# TEXTE DE L’EXERCICE:
○ ○ ○

La dette publique : de quoi parle-t-on ?
La dette publique désigne la dette des administrations publiques, elles-mêmes définies comme le regroupement des administrations publiques centrales (qui rassemblent l’État et les organismes divers d’administration centrale (ODAC) – qui comprennent par exemple les universités, Météo France, France travail, les musées, etc.), des administrations de sécurité sociale et des administrations publiques locales.
La dette de l’État dans son acception la plus stricte (État central et ODAC) concentre environ 83% de la dette publique, tandis que les administrations de sécurité sociale et les administrations publiques locales représentent respectivement 9% et 8% de la dette publique totale.
Au premier trimestre 2025, la dette publique s’établit à 3 345,8 Md€, soit 114% du PIB. Les créanciers sont des banques, des assurances ou encore des fonds d’investissement. Au premier trimestre 2025, 54,7% de la dette publique française est détenue par des non-résidents, 9,8% par des compagnies d’assurances françaises, 9,8% par des établissements de crédits français, 1,7% par des OPCVM françaises (Sicav et fonds communs de placement), et 24% par d’autres détenteurs français (en particulier la Banque de France).

○ ○ ○

# DONNÉES PRÉSENTÉES:
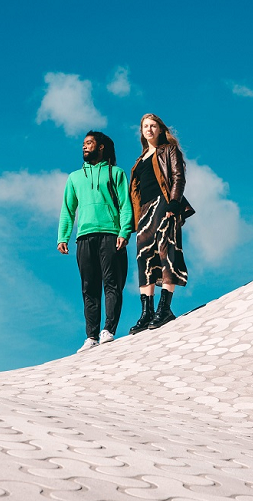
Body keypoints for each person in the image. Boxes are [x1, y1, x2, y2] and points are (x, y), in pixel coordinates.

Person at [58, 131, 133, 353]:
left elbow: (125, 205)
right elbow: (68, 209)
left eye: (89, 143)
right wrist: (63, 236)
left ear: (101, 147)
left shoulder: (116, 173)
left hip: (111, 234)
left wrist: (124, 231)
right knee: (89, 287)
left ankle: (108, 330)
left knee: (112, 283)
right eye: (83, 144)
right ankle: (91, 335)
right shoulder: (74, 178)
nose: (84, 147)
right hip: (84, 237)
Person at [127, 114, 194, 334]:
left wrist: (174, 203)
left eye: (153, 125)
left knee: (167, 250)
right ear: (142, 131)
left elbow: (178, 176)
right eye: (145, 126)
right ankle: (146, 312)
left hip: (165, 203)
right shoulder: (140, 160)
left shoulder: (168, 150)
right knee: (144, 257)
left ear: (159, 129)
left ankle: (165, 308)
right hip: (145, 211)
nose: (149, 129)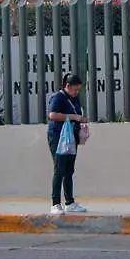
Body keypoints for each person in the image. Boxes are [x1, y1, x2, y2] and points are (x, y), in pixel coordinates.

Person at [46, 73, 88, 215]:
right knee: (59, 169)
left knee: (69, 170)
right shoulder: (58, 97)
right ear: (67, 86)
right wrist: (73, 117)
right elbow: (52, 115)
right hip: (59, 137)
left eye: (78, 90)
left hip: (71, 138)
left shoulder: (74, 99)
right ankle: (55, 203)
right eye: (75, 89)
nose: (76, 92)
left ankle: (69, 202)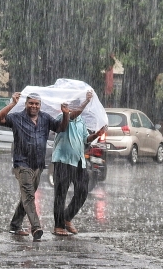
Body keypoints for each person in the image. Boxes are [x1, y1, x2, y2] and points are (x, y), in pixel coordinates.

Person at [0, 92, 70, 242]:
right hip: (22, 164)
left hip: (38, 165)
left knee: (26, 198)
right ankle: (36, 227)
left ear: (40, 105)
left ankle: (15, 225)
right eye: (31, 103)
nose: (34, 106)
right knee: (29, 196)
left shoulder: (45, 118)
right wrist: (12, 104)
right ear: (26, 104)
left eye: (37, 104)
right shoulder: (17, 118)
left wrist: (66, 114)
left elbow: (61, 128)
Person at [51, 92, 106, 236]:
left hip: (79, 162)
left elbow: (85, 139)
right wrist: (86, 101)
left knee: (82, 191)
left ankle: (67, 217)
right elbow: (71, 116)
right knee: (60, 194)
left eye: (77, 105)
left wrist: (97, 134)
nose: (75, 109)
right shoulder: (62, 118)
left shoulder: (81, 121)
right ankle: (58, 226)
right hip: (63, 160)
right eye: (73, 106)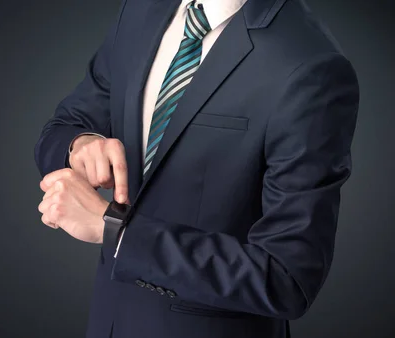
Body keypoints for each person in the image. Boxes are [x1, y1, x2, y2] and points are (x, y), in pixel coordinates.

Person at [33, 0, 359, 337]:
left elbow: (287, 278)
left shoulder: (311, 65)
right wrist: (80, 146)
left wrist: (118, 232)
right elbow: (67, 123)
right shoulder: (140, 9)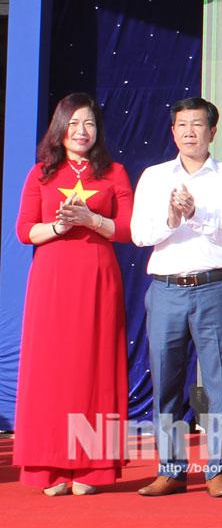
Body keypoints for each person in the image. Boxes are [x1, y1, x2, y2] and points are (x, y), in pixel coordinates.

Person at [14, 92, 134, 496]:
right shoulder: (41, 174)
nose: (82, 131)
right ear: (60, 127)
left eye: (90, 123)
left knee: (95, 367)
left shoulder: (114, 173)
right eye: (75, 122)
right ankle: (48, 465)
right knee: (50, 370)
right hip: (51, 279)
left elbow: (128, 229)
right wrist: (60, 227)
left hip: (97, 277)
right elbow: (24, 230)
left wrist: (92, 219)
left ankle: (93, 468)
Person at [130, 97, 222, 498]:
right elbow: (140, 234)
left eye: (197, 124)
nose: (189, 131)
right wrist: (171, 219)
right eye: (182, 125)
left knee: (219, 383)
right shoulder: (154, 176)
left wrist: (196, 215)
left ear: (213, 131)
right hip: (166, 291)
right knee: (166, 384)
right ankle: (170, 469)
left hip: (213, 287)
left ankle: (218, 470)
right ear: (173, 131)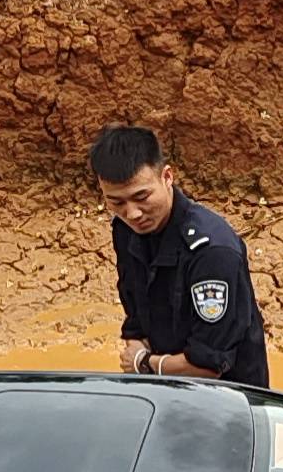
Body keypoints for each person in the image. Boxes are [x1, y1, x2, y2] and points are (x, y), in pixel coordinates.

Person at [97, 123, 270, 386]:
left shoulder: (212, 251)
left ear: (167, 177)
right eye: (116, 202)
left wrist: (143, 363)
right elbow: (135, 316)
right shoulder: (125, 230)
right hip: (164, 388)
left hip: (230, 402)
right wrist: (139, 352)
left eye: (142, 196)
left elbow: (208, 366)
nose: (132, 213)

○ ○ ○

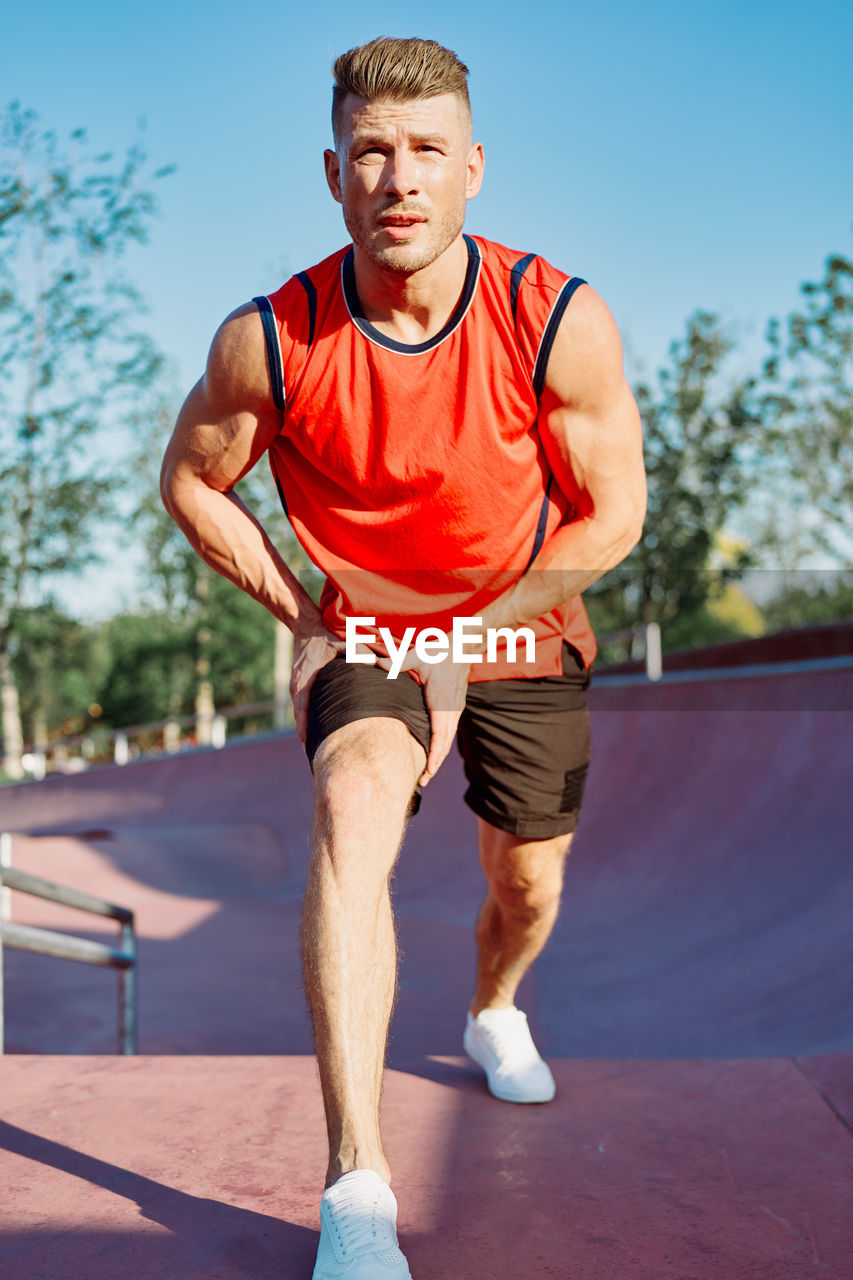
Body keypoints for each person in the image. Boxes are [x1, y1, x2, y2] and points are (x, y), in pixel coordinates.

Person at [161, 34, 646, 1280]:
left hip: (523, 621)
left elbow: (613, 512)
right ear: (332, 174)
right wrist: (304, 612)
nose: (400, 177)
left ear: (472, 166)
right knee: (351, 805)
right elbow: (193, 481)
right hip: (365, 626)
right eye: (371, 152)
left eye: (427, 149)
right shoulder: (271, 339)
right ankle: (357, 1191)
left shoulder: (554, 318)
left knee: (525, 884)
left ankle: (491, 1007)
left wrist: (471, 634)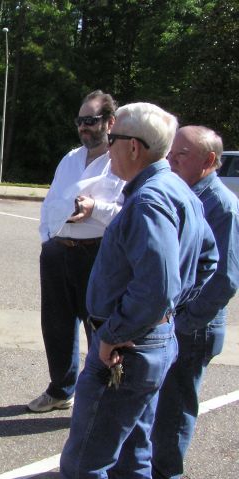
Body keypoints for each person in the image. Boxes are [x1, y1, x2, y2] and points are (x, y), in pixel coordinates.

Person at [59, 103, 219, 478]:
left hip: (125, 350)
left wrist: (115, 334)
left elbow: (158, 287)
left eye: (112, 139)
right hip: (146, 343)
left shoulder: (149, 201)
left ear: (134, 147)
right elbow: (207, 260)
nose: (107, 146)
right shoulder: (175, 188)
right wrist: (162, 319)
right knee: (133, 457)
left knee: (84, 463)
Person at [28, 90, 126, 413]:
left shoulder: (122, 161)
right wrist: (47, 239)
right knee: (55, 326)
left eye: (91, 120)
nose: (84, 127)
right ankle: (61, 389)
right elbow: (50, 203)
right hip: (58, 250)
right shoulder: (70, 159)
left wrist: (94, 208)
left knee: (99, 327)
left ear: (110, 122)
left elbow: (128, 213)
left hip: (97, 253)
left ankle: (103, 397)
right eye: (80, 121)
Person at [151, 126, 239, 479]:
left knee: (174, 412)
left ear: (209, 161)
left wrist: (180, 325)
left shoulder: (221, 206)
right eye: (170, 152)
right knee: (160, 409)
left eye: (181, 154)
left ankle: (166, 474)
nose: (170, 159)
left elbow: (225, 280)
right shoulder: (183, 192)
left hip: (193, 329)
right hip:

○ ○ ○

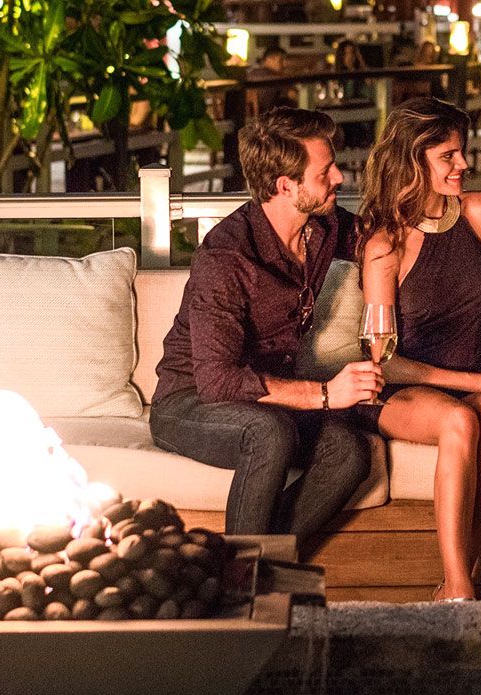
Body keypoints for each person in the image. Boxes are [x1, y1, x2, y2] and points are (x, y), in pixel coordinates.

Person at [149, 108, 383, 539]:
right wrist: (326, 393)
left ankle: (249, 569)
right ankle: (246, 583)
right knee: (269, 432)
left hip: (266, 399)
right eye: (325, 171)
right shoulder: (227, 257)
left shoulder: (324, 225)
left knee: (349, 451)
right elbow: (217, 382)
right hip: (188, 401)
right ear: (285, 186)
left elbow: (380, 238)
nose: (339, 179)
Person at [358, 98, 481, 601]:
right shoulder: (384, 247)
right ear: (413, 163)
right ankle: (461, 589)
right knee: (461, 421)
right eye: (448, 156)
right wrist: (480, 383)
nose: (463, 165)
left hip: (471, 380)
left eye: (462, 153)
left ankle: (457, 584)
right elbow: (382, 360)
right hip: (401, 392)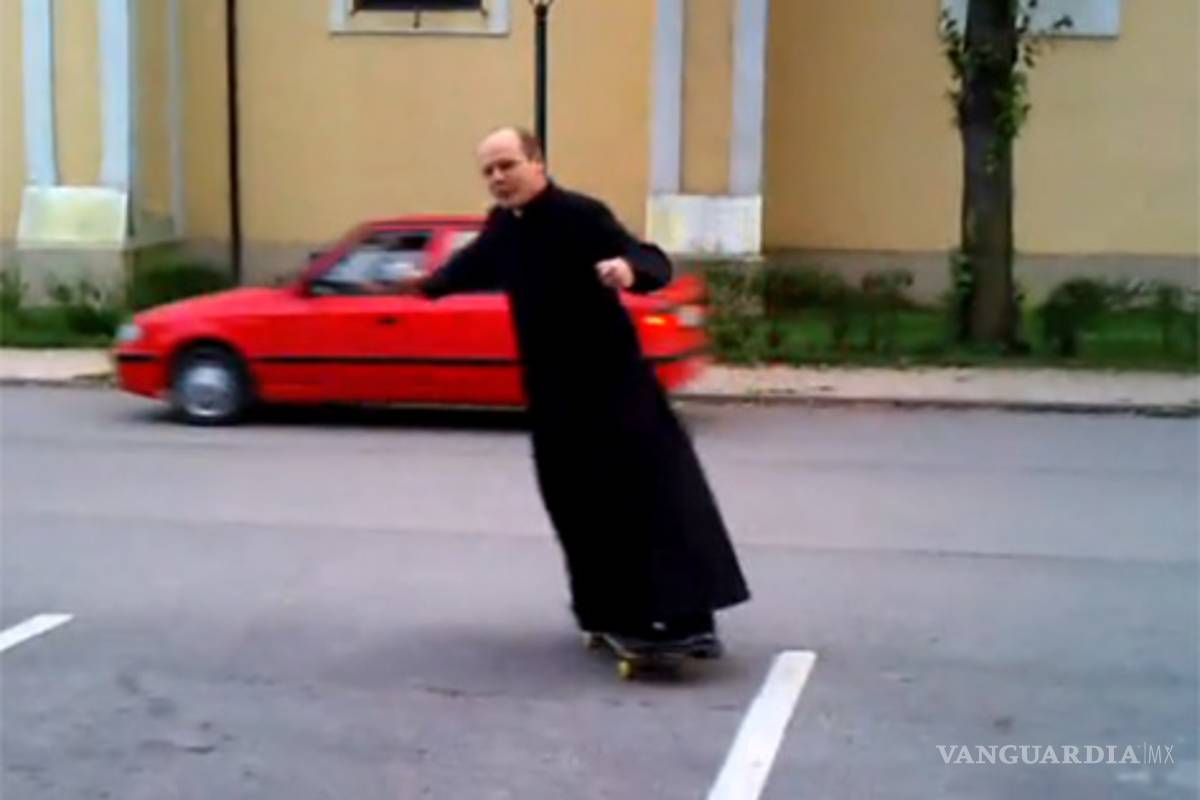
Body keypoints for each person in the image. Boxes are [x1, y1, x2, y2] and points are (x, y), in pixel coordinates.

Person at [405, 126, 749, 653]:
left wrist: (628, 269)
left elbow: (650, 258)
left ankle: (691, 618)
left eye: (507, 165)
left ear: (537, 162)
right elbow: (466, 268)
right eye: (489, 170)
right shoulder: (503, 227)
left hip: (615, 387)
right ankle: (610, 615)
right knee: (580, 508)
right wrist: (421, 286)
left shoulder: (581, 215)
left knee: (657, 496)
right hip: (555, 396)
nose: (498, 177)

○ ○ ○

Pouvez-vous recopier mot pour mot le passage du texte sur la dette publique qui va de « La dette publique désigne » jusqu’à « administrations publiques locales. » ?

# SOLUTION DU PROBLÈME:
La dette publique désigne la dette des administrations publiques, elles-mêmes définies comme le regroupement des administrations publiques centrales (qui rassemblent l’État et les organismes divers d’administration centrale (ODAC) – qui comprennent par exemple les universités, Météo France, France travail, les musées, etc.), des administrations de sécurité sociale et des administrations publiques locales.